» **What is needed**
Continue the forum thread below on combining CSV files from many subfolders into one dataset, picking up after its last post.

*** Opening of Text segment ***

Configure multiple subdirectories as a dataset

I have a root folder with multiple sub folders–all having the same data structure of csv’s. How do I configure at the root folder so that all of the csv’s in each sub folder are combined into one data set. I don’t want to have to configure at each sub folder.

“testdata2” on the screenshot is a folder with multiple levels of subfolders that contain csv files
Click on the icon that is circled in red to create dataset from your root folder
You will be presented with the screen to select data format. You can select “Text (delimited)” there.

Hi, I’m trying to do this by following the above instructions to apply a format to a very large number of sub-folders, however after I select the format (Parquet), I get an error ‘cannot connect to Dremio server’. When I drill down into the lowest level folder then I can open the parquet file ok. Any suggestions please?

*** Close of Text segment ***
*** Opening of Listed records ***

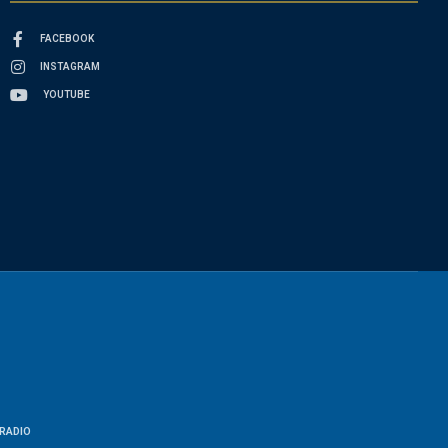
FACEBOOK
INSTAGRAM
YOUTUBE
RADIO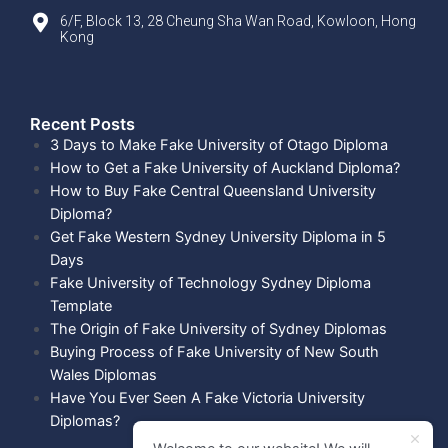
6/F, Block 13, 28 Cheung Sha Wan Road, Kowloon, Hong
Kong
Recent Posts​
3 Days to Make Fake University of Otago Diploma
How to Get a Fake University of Auckland Diploma?
How to Buy Fake Central Queensland University
Diploma?
Get Fake Western Sydney University Diploma in 5
Days
Fake University of Technology Sydney Diploma
Template
The Origin of Fake University of Sydney Diplomas
Buying Process of Fake University of New South
Wales Diplomas
Have You Ever Seen A Fake Victoria University
Diplomas?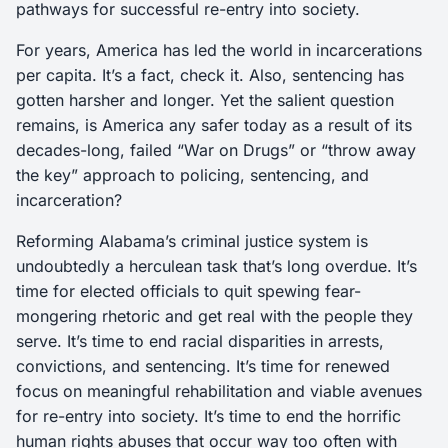
pathways for successful re-entry into society.
For years, America has led the world in incarcerations
per capita. It’s a fact, check it. Also, sentencing has
gotten harsher and longer. Yet the salient question
remains, is America any safer today as a result of its
decades-long, failed “War on Drugs” or “throw away
the key” approach to policing, sentencing, and
incarceration?
Reforming Alabama’s criminal justice system is
undoubtedly a herculean task that’s long overdue. It’s
time for elected officials to quit spewing fear-
mongering rhetoric and get real with the people they
serve. It’s time to end racial disparities in arrests,
convictions, and sentencing. It’s time for renewed
focus on meaningful rehabilitation and viable avenues
for re-entry into society. It’s time to end the horrific
human rights abuses that occur way too often with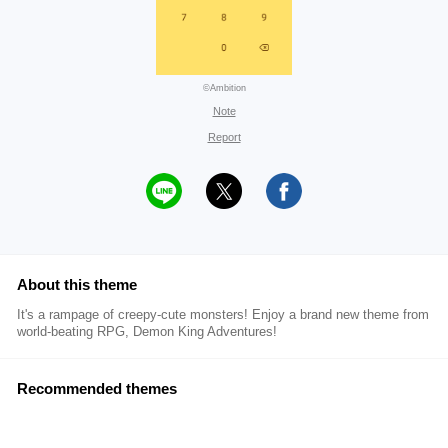
©Ambition
Note
Report
About this theme
It's a rampage of creepy-cute monsters! Enjoy a brand new theme from
world-beating RPG, Demon King Adventures!
Recommended themes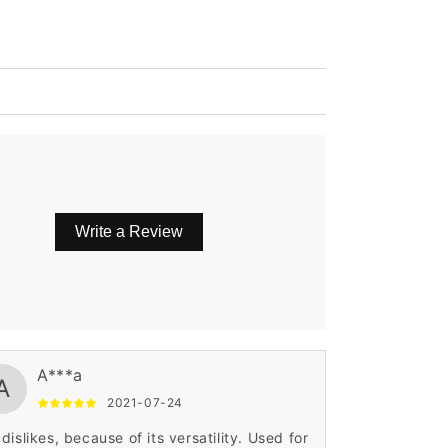
Write a Review
A***a
A
2021-07-24
dislikes, because of its versatility. Used for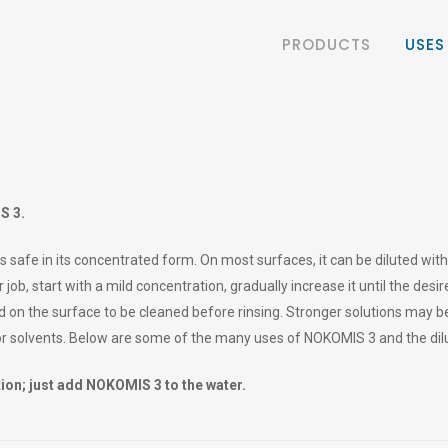
PRODUCTS
USES
S 3.
s safe in its concentrated form. On most surfaces, it can be diluted wi
 job, start with a mild concentration, gradually increase it until the desi
 on the surface to be cleaned before rinsing. Stronger solutions may b
or solvents. Below are some of the many uses of NOKOMIS 3 and the d
on; just add NOKOMIS 3 to the water.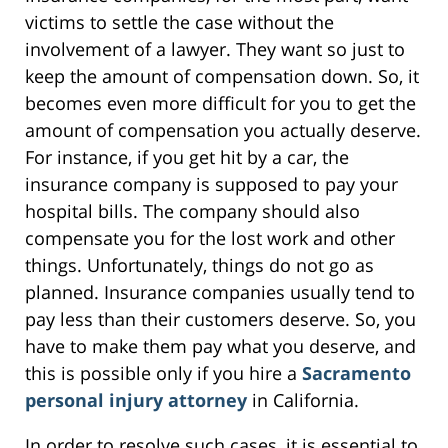
victims to settle the case without the
involvement of a lawyer. They want so just to
keep the amount of compensation down. So, it
becomes even more difficult for you to get the
amount of compensation you actually deserve.
For instance, if you get hit by a car, the
insurance company is supposed to pay your
hospital bills. The company should also
compensate you for the lost work and other
things. Unfortunately, things do not go as
planned. Insurance companies usually tend to
pay less than their customers deserve. So, you
have to make them pay what you deserve, and
this is possible only if you hire a
Sacramento
personal injury attorney
in California.
In order to resolve such cases, it is essential to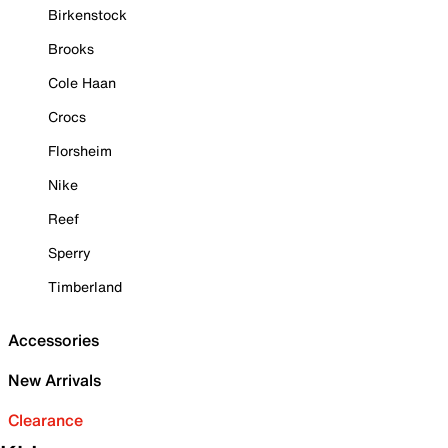
Birkenstock
Brooks
Cole Haan
Crocs
Florsheim
Nike
Reef
Sperry
Timberland
Accessories
New Arrivals
Clearance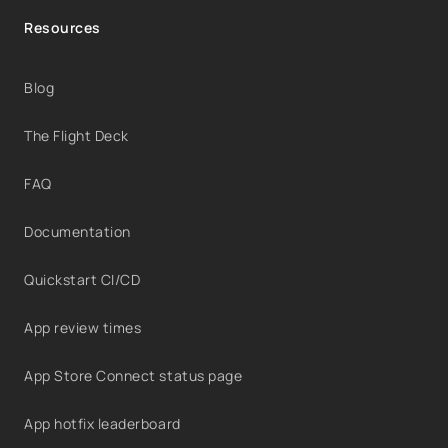
Resources
Blog
The Flight Deck
FAQ
Documentation
Quickstart CI/CD
App review times
App Store Connect status page
App hotfix leaderboard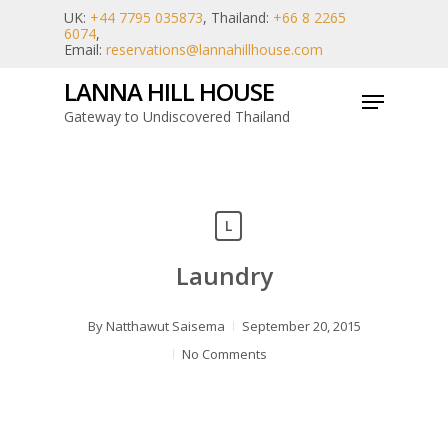
Skip
UK:
+44 7795 035873
, Thailand:
+66 8 2265
6074
,
to
Email:
reservations@lannahillhouse.com
main
LANNA HILL HOUSE
Menu
content
Gateway to Undiscovered Thailand
L
Laundry
By
Natthawut Saisema
September 20, 2015
No Comments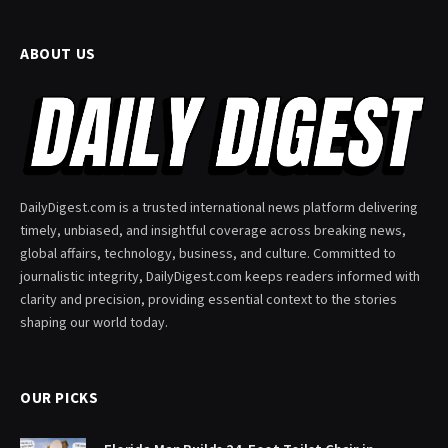
ABOUT US
DailyDigest.com is a trusted international news platform delivering
timely, unbiased, and insightful coverage across breaking news,
global affairs, technology, business, and culture. Committed to
journalistic integrity, DailyDigest.com keeps readers informed with
clarity and precision, providing essential context to the stories
shaping our world today.
OUR PICKS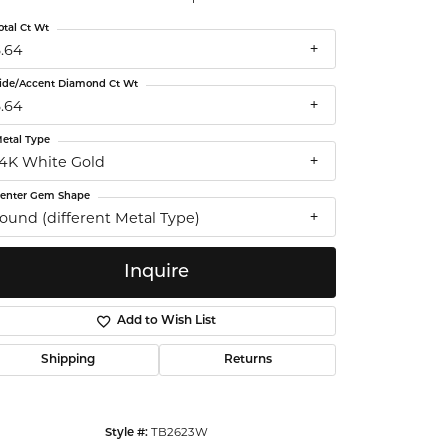
ntalum
otal Ct Wt
3.64
orsten
ide/Accent Diamond Ct Wt
3.64
etal Type
14K White Gold
enter Gem Shape
round (different Metal Type)
Inquire
Add to Wish List
Shipping
Returns
Click to zoom
TB2623W
Style #: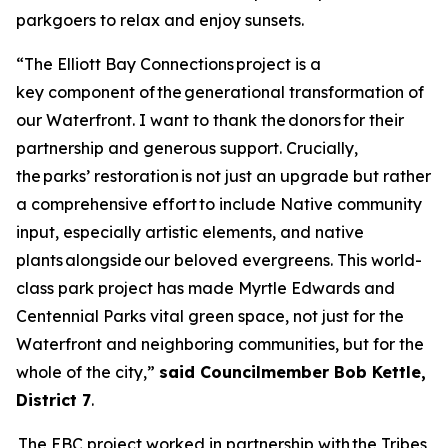
parkgoers to relax and enjoy sunsets.
“The Elliott Bay Connections project is a
key component of the generational transformation of
our Waterfront. I want to thank the donors for their
partnership and generous support. Crucially,
the parks’ restoration is not just an upgrade but rather
a comprehensive effort to include Native community
input, especially artistic elements, and native
plants alongside our beloved evergreens. This world-
class park project has made Myrtle Edwards and
Centennial Parks vital green space, not just for the
Waterfront and neighboring communities, but for the
whole of the city,”
said Councilmember
Bob Kettle,
District 7
.
The EBC project worked in partnership with the Tribes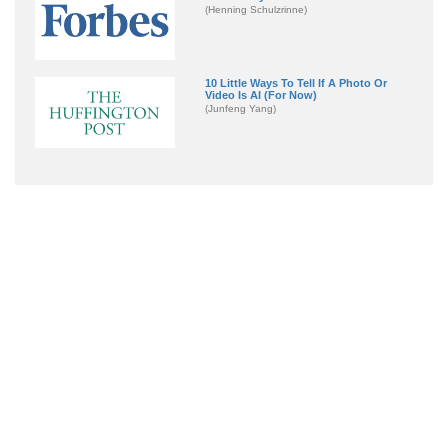
(Henning Schulzrinne)
10 Little Ways To Tell If A Photo Or
Video Is AI (For Now)
(Junfeng Yang)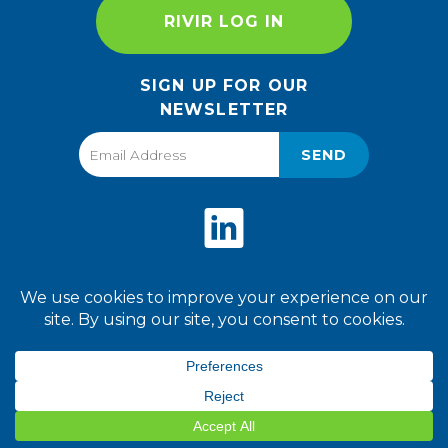
RIVIR LOG IN
SIGN UP FOR OUR
NEWSLETTER
SEND
Privacy Policy
Terms of Use
2026 World Finer Foods. All
Rights Reserved.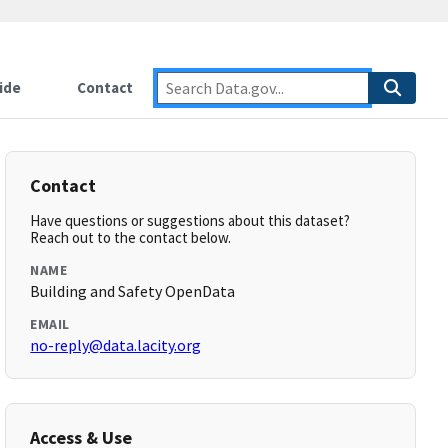
ide
Contact
Contact
Have questions or suggestions about this dataset?
Reach out to the contact below.
NAME
Building and Safety OpenData
EMAIL
no-reply@data.lacity.org
Access & Use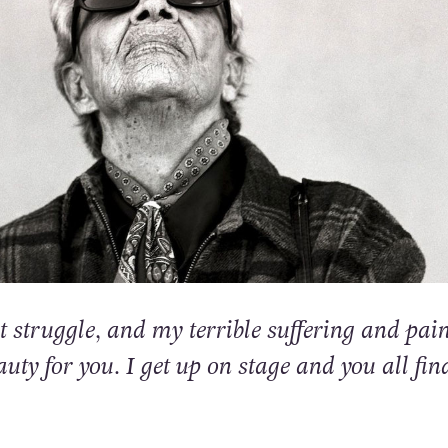
t struggle, and my terrible suffering and pai
eauty for you. I get up on stage and you all find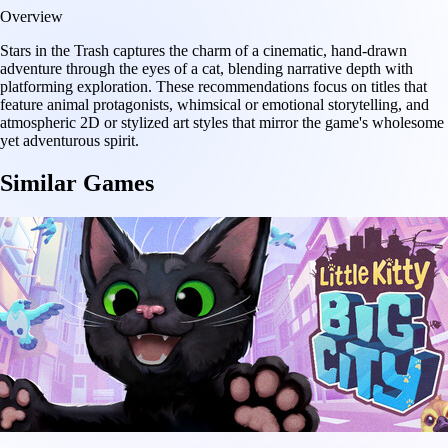
Overview
Stars in the Trash captures the charm of a cinematic, hand-drawn
adventure through the eyes of a cat, blending narrative depth with
platforming exploration. These recommendations focus on titles that
feature animal protagonists, whimsical or emotional storytelling, and
atmospheric 2D or stylized art styles that mirror the game's wholesome
yet adventurous spirit.
Similar Games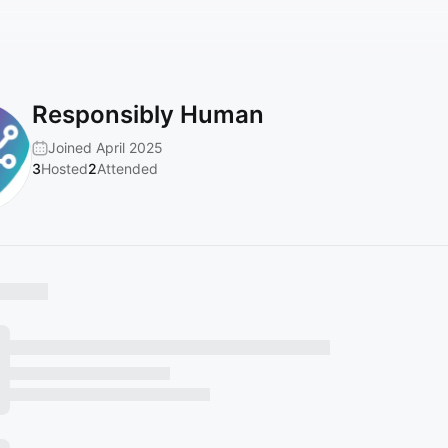
Responsibly Human
Joined April 2025
3
Hosted
2
Attended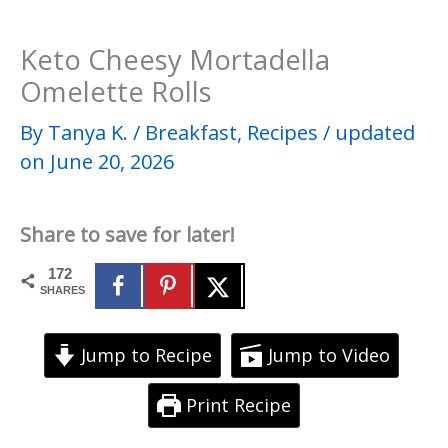
Keto Cheesy Mortadella
Omelette Rolls
By
Tanya K.
/
Breakfast
,
Recipes
/
updated
on June 20, 2026
Share to save for later!
172
SHARES
Jump to Recipe
Jump to Video
Print Recipe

*** Close of Listed records ***

» **Answer to this task**
you could be hitting the maximum number of splits – 60K (file-system sources)/300K in recent Dremio versions: Limits · Dremio
What does the master’s log say?

Best, Tim

Cheers - when I look in /var/log/dremio I only see server.out so not sure where else to find logs. (Sorry I only started using Dremio yesterday!!!)

We’re probably hitting the max limits - vast number of sub directories… which can be fixed at source…


You can see the error in 3 places

  • server.log
  • query profile, error tab - Open the UI-click on jobs-click on the failed job-open profile on the right, error
  • queries.json (in newer versions, look for column outcomereason)